О «суровой поре» человеческой жизни – старости – размышляет с мальчишеским задором:
Нет,
безжалостней нет
Убегающих лет,
Тает их перелетная стая.
Мы в суровой поре,
Голова в серебре,
Но душа, как прыжок горностая.
Семидесятипятилетний поэт по-юношески зорок и приметлив. «Привычные с детства цветы» здесь, в Израиле, поражают его «своей мощью и пышностью», морская даль, «непрестанно меняющая окрас», завораживает и заставляет сердце биться чаще.
Стихи густо населены людьми, среди которых много новых сограждан. Здесь и рыбаки Средиземного моря, и хозяин пивного ресторанчика, и трогательная старушка с собачкой, и «харедим» у Западной стены Иерусалимского Храма.
Стихотворение «Зов», на мой взгляд, одно из лучших в книге.
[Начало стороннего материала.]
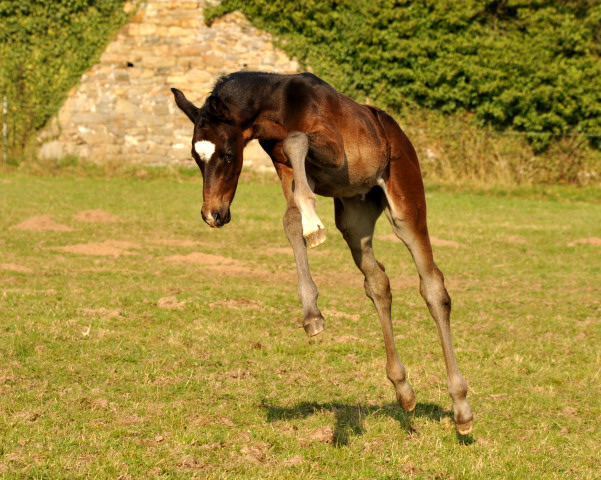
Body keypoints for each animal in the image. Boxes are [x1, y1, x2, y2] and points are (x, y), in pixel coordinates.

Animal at [170, 71, 474, 436]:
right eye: (195, 156)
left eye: (229, 154)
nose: (213, 214)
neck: (281, 104)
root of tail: (395, 131)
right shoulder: (286, 168)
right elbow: (291, 218)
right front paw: (312, 315)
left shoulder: (328, 149)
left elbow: (296, 141)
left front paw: (313, 226)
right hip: (355, 218)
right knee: (378, 284)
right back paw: (403, 391)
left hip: (405, 204)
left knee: (432, 286)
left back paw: (461, 408)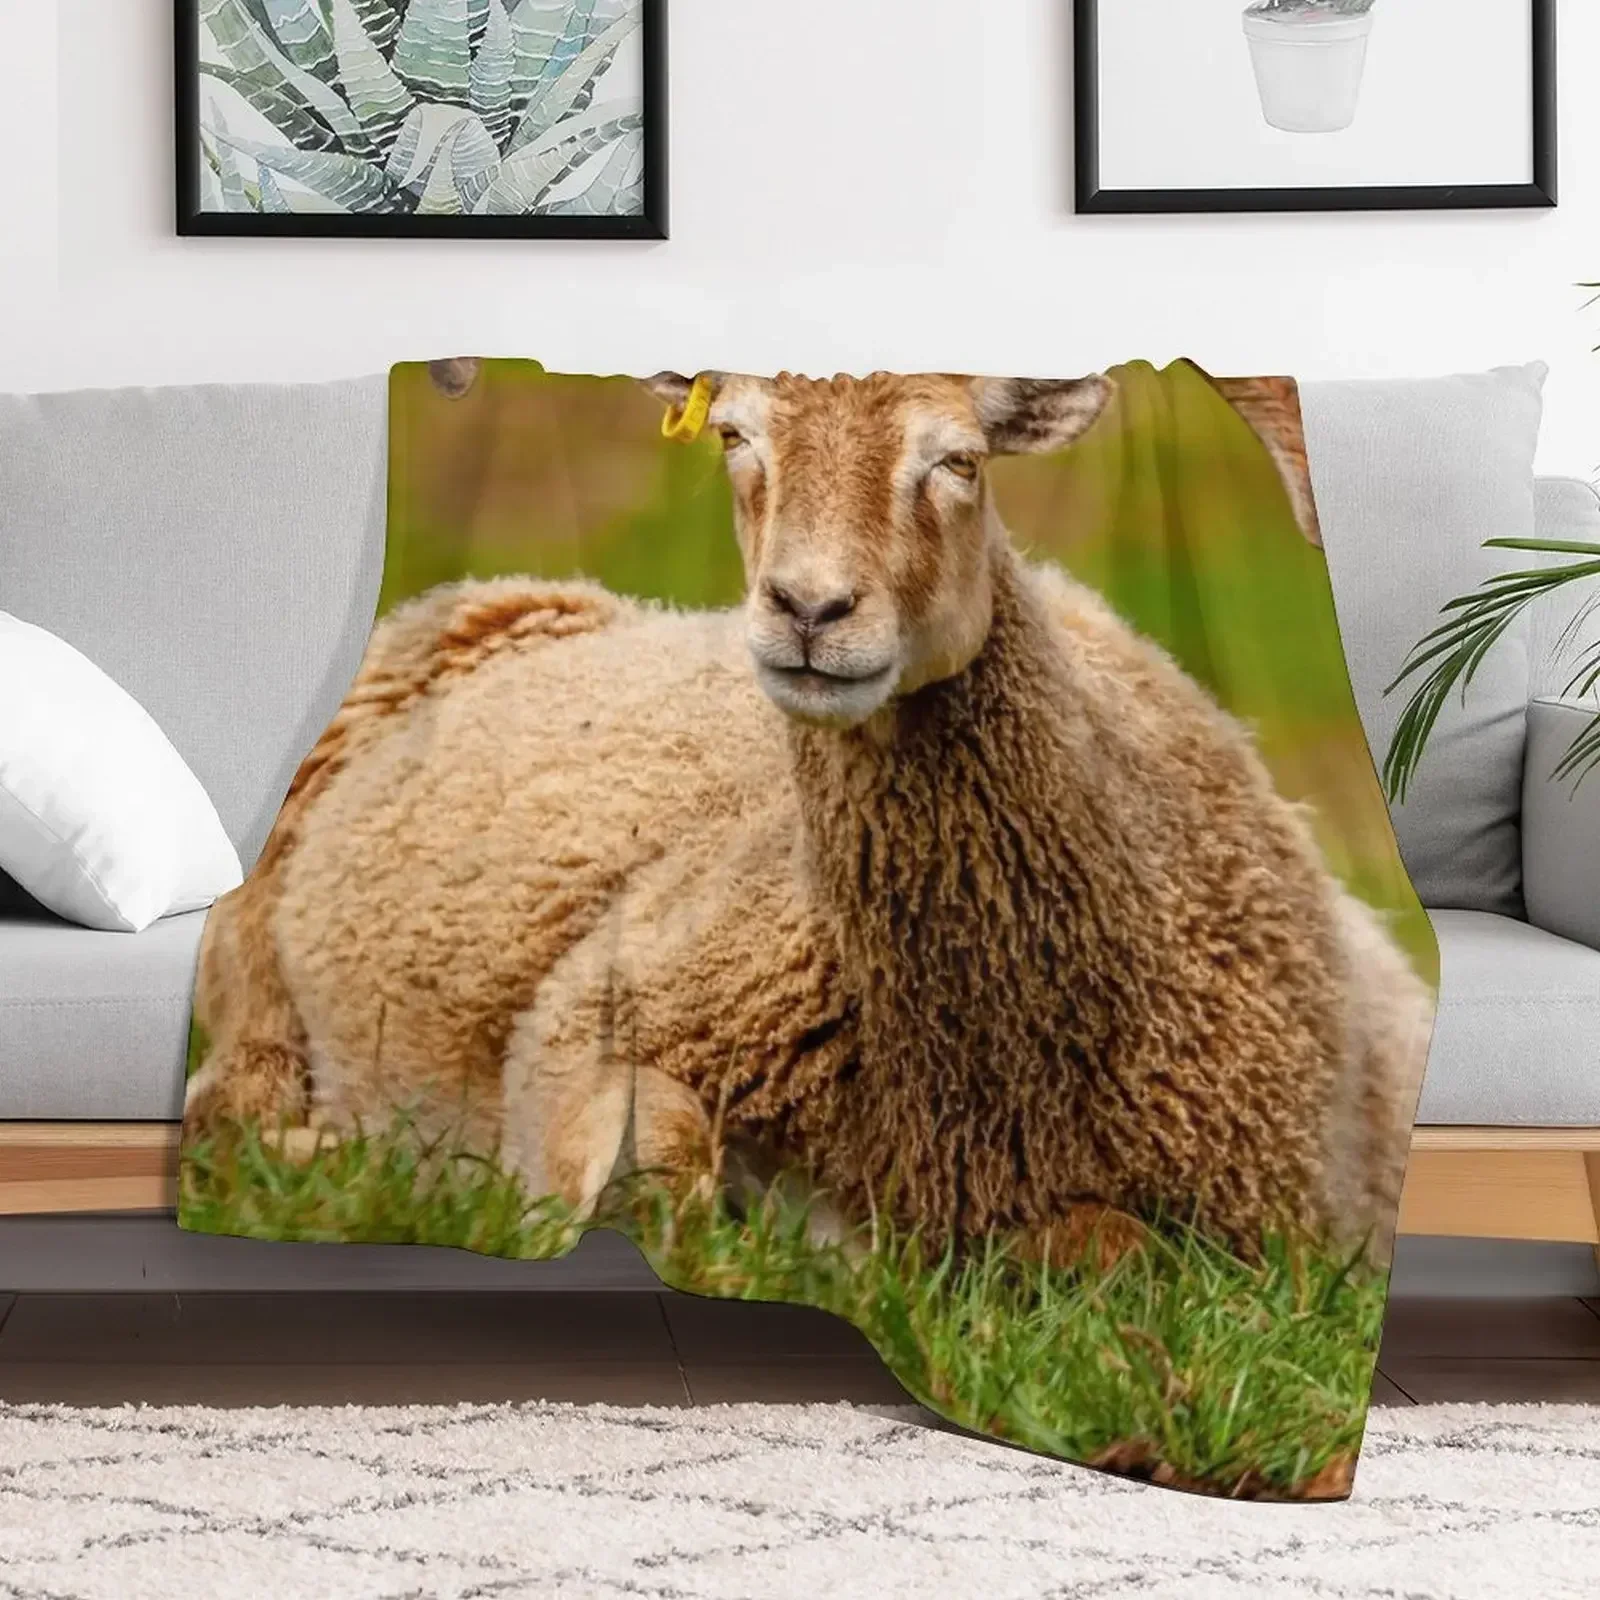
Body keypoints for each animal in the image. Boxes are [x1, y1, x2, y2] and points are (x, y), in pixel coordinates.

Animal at [186, 367, 1433, 1261]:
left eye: (958, 458)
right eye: (736, 436)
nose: (807, 609)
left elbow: (1107, 1245)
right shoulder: (587, 1018)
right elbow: (657, 1167)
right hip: (258, 983)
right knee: (226, 1095)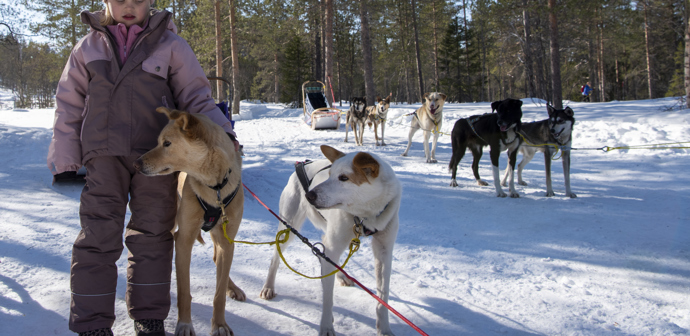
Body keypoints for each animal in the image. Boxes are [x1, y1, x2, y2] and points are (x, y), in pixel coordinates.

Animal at [133, 107, 243, 336]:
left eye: (167, 143)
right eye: (159, 141)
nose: (136, 163)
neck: (215, 188)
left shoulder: (227, 241)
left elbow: (219, 293)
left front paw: (219, 324)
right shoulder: (183, 239)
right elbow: (184, 290)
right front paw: (184, 324)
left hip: (222, 239)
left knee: (218, 261)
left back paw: (233, 287)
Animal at [256, 144, 398, 336]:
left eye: (344, 178)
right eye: (330, 174)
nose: (309, 195)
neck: (365, 217)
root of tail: (302, 164)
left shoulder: (383, 251)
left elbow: (383, 296)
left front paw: (384, 329)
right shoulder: (333, 245)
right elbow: (328, 298)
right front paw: (326, 326)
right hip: (289, 228)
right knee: (275, 259)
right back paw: (268, 287)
Привожу его в несколько сокращенном виде:
Морская
раковина лаковая!
Ее художница-волна
Вытачивала, обволакивала,
Пока не выплыла она.
…………………………
Я
из песка ее выкапываю.
Я на ладонь ее кладу,
Прозрачно-матовую, лаковую,
Цветок в Нептуновом саду,
Прекрасно
все: паренье ястреба,
Движенье рыб, скалы покой,
И зов из маленького раструба –
Звучанье ракушки морской.
Слышу от сверстников: «Крестинский? Погоди-погоди! Не родственник ли того самого – секретаря ЦК, расстрелянного в 37-ом по делу троцкистско-зиновьевского блока?»
Отвечаю: «Более чем… Родной племянник. Но какое это теперь имеет значение!»